* WHAT THE TASK REQUIRES: Count how many lines of the data include "lettered". The answer is that number and nothing else.

(Dataset records)
......
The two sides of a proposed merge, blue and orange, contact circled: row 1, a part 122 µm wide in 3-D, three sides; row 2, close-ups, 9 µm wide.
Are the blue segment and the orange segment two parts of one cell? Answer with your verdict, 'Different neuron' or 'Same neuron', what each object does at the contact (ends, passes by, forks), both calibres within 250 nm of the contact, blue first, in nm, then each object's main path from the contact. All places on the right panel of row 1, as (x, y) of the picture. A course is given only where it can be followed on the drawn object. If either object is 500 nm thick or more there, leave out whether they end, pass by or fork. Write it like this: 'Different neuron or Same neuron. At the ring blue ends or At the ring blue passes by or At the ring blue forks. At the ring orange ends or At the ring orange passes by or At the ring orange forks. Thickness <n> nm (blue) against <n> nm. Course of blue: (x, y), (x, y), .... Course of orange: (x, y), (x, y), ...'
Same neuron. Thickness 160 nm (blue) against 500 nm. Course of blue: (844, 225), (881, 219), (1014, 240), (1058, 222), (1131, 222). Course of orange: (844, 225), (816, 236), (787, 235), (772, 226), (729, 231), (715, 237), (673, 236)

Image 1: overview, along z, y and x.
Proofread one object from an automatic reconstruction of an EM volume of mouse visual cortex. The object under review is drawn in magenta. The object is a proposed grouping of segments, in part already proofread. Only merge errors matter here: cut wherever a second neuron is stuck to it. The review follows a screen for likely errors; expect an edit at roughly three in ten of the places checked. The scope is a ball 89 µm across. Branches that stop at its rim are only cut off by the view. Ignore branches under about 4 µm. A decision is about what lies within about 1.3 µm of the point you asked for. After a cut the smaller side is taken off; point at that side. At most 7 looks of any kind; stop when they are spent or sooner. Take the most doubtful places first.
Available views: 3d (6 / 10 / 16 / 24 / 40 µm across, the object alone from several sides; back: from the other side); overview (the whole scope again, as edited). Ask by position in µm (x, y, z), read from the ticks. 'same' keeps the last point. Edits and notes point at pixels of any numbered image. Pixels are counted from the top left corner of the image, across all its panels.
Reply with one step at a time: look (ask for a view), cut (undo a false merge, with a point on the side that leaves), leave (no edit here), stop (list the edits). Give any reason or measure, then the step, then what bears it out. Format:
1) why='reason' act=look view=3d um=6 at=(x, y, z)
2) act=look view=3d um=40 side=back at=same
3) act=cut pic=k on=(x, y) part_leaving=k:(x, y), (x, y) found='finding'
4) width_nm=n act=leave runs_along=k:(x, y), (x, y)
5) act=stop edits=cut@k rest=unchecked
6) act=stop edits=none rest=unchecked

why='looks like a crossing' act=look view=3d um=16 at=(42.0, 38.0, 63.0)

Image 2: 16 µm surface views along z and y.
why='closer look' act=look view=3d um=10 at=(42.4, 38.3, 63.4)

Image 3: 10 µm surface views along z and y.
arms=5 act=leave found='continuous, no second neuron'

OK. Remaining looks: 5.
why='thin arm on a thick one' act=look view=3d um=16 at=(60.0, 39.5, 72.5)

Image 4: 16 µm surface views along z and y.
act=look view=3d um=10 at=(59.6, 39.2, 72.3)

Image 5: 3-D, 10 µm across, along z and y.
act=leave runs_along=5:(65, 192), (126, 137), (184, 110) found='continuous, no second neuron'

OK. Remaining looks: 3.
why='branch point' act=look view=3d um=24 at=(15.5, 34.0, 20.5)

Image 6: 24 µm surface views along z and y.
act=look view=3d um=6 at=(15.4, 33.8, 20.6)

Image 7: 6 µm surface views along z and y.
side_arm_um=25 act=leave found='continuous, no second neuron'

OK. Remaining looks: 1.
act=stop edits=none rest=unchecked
......
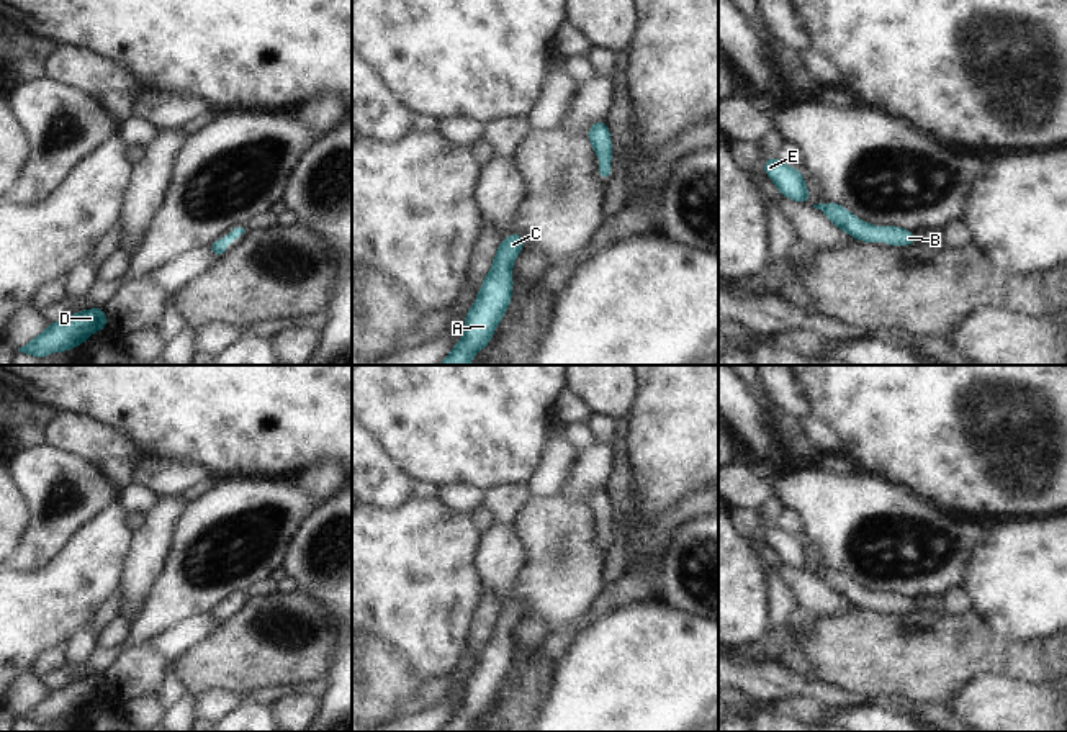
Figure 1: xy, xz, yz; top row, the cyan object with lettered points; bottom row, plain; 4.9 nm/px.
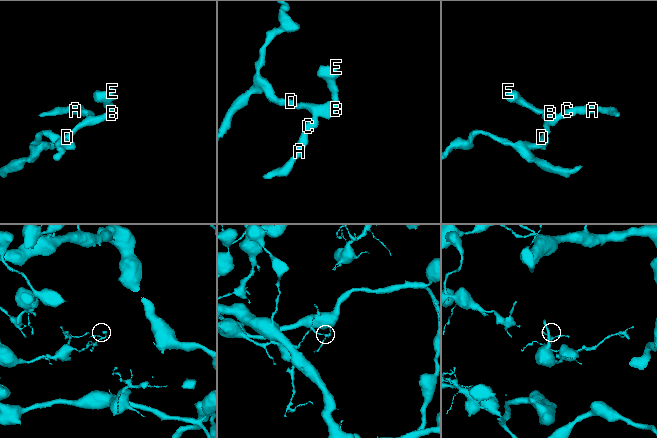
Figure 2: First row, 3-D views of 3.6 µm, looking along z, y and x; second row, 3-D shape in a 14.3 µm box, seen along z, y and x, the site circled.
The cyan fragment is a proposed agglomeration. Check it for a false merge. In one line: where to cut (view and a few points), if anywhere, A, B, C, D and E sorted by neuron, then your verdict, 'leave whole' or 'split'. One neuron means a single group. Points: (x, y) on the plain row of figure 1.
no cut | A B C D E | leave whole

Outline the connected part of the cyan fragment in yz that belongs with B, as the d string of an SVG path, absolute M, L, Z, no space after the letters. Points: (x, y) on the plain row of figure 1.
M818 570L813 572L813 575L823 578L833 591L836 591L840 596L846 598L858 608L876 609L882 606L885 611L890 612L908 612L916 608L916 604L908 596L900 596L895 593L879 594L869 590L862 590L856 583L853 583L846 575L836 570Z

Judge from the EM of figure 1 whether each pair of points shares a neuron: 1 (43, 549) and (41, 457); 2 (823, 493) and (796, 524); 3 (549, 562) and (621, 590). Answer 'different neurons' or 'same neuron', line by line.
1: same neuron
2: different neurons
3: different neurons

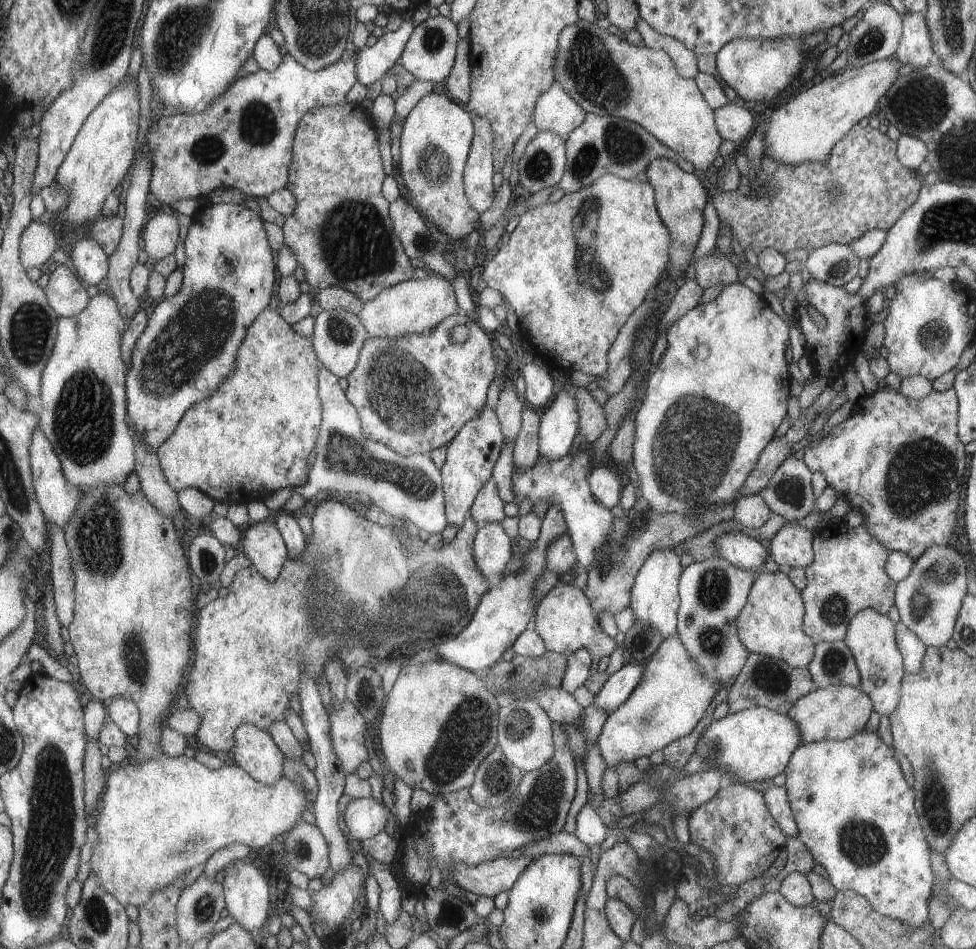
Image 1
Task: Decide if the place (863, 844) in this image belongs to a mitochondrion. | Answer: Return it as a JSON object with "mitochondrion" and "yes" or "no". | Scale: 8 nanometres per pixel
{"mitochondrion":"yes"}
......
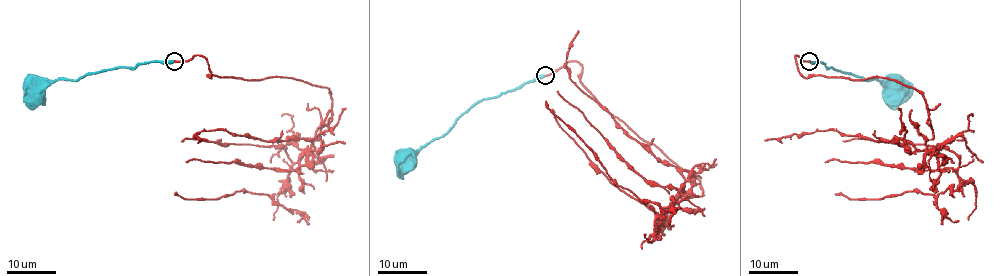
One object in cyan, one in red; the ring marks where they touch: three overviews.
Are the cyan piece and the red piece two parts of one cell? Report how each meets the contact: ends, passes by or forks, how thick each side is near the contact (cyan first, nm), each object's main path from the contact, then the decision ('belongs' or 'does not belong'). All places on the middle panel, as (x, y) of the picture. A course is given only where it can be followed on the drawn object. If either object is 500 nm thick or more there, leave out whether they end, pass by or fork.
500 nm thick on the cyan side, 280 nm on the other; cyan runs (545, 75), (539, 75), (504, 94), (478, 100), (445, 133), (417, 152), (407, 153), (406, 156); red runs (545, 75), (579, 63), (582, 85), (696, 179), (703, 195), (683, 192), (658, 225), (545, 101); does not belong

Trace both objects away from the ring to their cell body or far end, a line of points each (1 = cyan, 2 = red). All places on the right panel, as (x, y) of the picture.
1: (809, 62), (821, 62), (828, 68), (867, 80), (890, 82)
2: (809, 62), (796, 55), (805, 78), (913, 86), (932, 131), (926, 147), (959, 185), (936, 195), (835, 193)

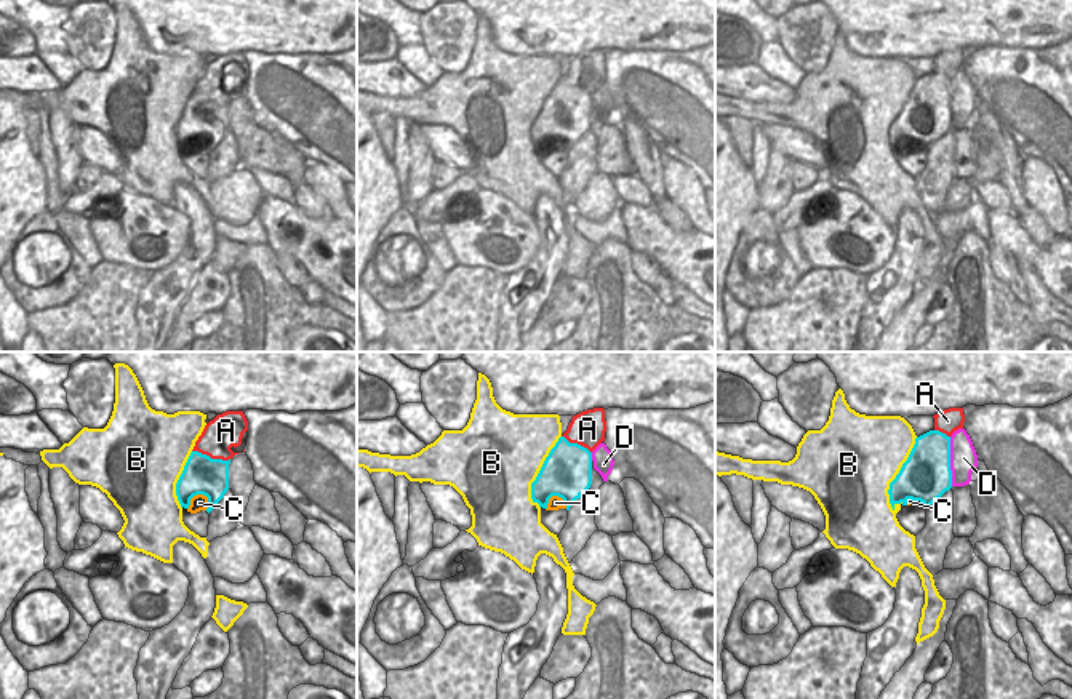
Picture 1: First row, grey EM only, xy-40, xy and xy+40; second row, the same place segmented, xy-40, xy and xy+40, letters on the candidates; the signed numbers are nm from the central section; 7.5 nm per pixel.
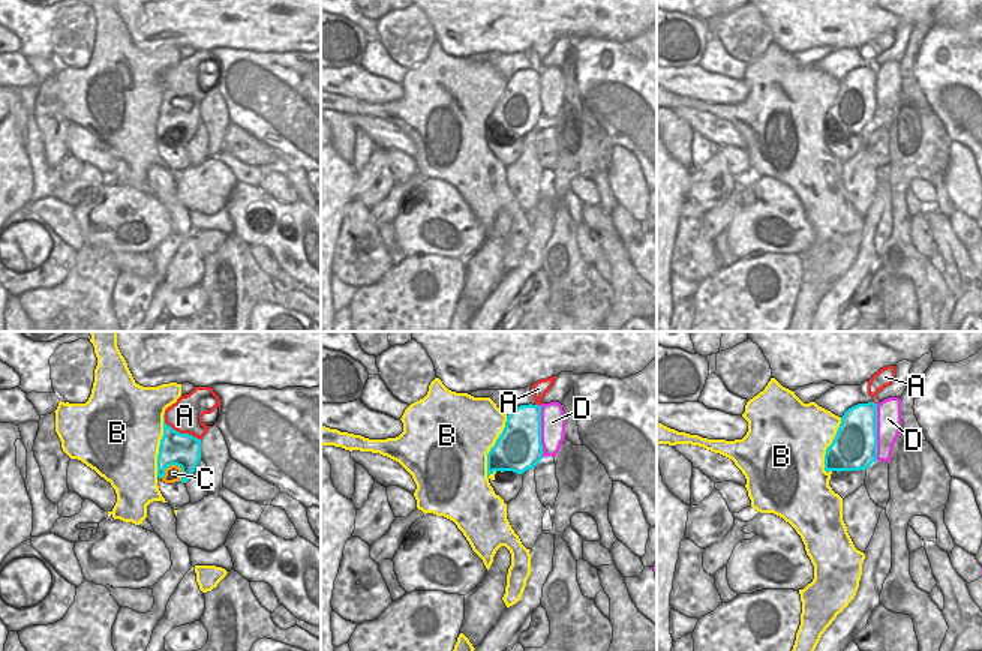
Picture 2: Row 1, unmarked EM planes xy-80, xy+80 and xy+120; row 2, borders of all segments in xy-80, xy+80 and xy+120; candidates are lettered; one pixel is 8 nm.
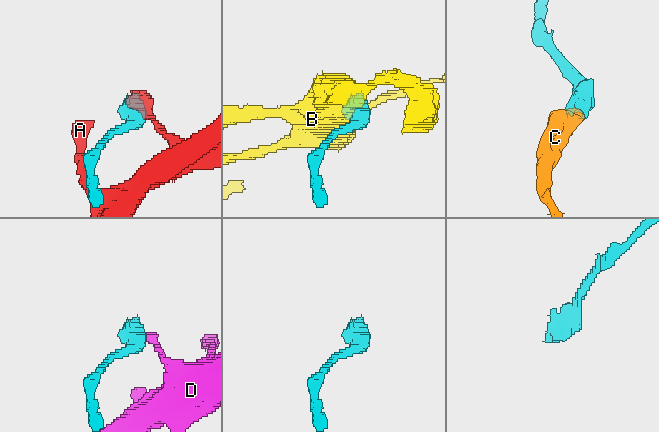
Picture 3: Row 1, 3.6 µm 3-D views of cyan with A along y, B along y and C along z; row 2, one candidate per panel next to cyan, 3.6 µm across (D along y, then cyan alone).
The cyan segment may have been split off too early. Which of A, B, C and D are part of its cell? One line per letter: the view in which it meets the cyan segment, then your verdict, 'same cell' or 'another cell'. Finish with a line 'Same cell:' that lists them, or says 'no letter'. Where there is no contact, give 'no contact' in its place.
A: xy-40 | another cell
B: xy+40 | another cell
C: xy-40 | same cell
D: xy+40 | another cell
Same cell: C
......
* REPLY: 2